My initial fears about how the EU referendum would play out appear, unfortunately, to have been realised. The debate over the size of the economic costs has been turned into Project Fear by Brexit campaigners (with the media’s help), leaving most voters to believe they would be no worse off if we left. Media coverage has been dominated by Conservative politicians and political commentators, rather than those with some expertise who might have been able to convince the public that the costs of Brexit were not just another macroeconomic forecast. Among all the tedious noise of claim and counter claim, one apparent fact stands out: we cannot control EU immigration from within the EU. How can Conservative leaders who have pandered to popular concerns about immigration with impossible targets now convincingly turn around and say immigration isn’t really so important? To do so would lack credibility, so they have not even tried.
Just as in the Scottish independence referendum, it is going to be up to those who are not Conservative politicians to save the day for Remain. One way to do that would be to take the immigration issue and play on the general public distrust of politicians.  Ask this: if we Leave, why do you think those in charge will really cut immigration from the EU? After all, net immigration into the UK from outside the EU is at least as high as from the EU, and the UK has complete control over non-EU immigration. Yet non-EU immigration has hardly fallen since 2010, and is itself way above the government’s own target.
There is a simple reason that Conservative politicians have not brought non-EU immigration down, and that is because the costs to the economy of doing so clearly outweigh the benefits. They continue to pretend they are trying to bring immigration down (and doing some harm in the process) only because immigration is a convenient scapegoat for the impact of their own policies.
If we cut immigration, it would not ease pressure on public services, because on average migrants - because they are young - pay more in taxes and utilise public services less than non-immigrants. In fact the reverse would happen: a larger government deficit would see more cuts to the NHS and to tax credits. As Conservative MP Dr Sarah Wollaston, who defected from Leave to Remain, said: “If you meet a migrant in the NHS, they are more likely to be treating you than ahead of you in the queue.” Yes of course we could train more doctors and nurses, but the politicians in charge of Leave and who would be running things after Brexit have been reducing the share of national income spent on the NHS.
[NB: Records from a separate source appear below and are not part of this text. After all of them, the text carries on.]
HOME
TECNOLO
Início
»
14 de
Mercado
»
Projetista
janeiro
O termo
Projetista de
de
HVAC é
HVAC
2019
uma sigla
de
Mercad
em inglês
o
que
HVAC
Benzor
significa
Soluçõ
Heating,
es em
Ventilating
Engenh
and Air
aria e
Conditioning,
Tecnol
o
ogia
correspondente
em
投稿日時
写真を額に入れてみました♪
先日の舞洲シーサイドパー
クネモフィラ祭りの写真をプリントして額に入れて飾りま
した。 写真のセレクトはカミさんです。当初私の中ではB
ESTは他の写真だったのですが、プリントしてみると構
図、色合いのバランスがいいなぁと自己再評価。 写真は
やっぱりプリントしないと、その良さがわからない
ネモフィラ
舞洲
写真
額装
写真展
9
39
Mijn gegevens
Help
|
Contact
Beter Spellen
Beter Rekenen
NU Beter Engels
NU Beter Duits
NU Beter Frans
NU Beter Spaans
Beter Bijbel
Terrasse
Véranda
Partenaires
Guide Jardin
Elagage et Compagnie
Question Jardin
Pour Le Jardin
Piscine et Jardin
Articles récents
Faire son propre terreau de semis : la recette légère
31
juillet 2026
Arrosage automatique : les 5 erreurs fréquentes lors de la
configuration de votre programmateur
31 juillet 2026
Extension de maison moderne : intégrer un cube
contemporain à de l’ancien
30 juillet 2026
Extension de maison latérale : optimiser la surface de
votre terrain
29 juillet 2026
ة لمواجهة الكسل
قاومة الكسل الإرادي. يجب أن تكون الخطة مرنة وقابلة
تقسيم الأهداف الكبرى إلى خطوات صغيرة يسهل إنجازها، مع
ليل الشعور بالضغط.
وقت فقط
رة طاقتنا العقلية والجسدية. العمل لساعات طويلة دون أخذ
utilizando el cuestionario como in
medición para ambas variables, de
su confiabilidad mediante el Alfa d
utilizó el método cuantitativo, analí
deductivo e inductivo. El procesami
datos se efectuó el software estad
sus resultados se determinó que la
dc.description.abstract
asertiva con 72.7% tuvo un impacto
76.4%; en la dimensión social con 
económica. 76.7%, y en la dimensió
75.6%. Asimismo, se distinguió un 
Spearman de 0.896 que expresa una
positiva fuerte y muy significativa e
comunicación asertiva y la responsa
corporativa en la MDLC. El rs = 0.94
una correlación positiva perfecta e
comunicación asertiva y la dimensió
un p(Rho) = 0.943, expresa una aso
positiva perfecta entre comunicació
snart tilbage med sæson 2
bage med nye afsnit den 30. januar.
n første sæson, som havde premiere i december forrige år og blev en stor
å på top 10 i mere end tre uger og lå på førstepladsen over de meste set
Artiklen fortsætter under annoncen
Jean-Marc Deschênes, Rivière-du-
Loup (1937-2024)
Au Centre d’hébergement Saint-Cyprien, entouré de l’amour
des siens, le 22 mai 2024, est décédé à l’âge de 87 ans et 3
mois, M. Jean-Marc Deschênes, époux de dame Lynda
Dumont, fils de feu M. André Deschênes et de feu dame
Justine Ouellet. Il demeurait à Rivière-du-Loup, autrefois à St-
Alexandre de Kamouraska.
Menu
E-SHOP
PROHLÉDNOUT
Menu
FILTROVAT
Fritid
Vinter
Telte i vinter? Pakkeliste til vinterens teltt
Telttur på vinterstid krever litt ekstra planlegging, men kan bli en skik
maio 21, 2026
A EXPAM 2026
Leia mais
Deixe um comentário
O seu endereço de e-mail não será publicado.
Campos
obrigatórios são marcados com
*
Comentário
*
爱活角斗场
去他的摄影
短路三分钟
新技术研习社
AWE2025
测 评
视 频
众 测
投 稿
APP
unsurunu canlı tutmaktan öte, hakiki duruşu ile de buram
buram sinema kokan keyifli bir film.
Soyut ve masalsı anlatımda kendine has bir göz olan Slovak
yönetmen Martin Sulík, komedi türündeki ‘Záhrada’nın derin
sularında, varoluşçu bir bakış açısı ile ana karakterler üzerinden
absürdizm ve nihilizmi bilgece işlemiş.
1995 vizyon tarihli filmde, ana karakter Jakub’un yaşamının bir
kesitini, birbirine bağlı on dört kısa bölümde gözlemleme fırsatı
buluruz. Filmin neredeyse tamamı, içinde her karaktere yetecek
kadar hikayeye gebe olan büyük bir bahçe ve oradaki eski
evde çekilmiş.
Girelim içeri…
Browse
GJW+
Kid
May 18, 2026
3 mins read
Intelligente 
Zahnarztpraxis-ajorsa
Cutting immigration might in itself directly improve the pay of low earners if the numbers of jobs remained the same. But the number of jobs would not remain the same. Both UK and overseas companies would take their jobs abroad so that these companies benefited from being inside the single markets. The net outcome for British workers would almost certainly be worse. 
Leaving the EU does not give UK voters control over their border and who comes in. It gives control to the politicians running the Leave campaign. Politicians who have so far cut spending on the Border Force budget. In particular do you trust Boris Johnson, whose main interest in supporting Brexit is that it will let him rather than George Osborne be the next Prime Minister, and who has argued in the past that low immigration could lead to economic stagnation?
This referendum is about trust. Do you trust 9 out of 10 economists who say that Brexit will be bad for the economy, or do you trust the politicians who say they will cut immigration if you Vote Leave, but have failed to significantly reduce immigration from outside the EU over the last six years?
 This line of attack is partly suggested by this post by Jonathan Portes, but also by the finding here that although immigration is the main issue for those voting leave, they are somewhat divided on how much Brexit will solve the ‘migration problem’. See also this and this. A worthy but ineffectual alternative is to stress the benefits of immigration head on. Desirable though that might be in the longer term I don’t think you can turn around the ‘received wisdom’ in 10 days. An unwise alternative is to emulate what the Conservatives did, which is to say that we need to convince the EU that migration needs to be controlled more strongly than it is at present.
 I suspect arguing about the size of the impact of immigration on low pay (is it large or small) will achieve little, particularly as reasonable opinions differ. It is a bit like arguing over the £350 million a week figure: it plays into Leave’s hands by focusing on the negative (there is a negative effect of immigration on low pay, and there is a net contribution to the EU).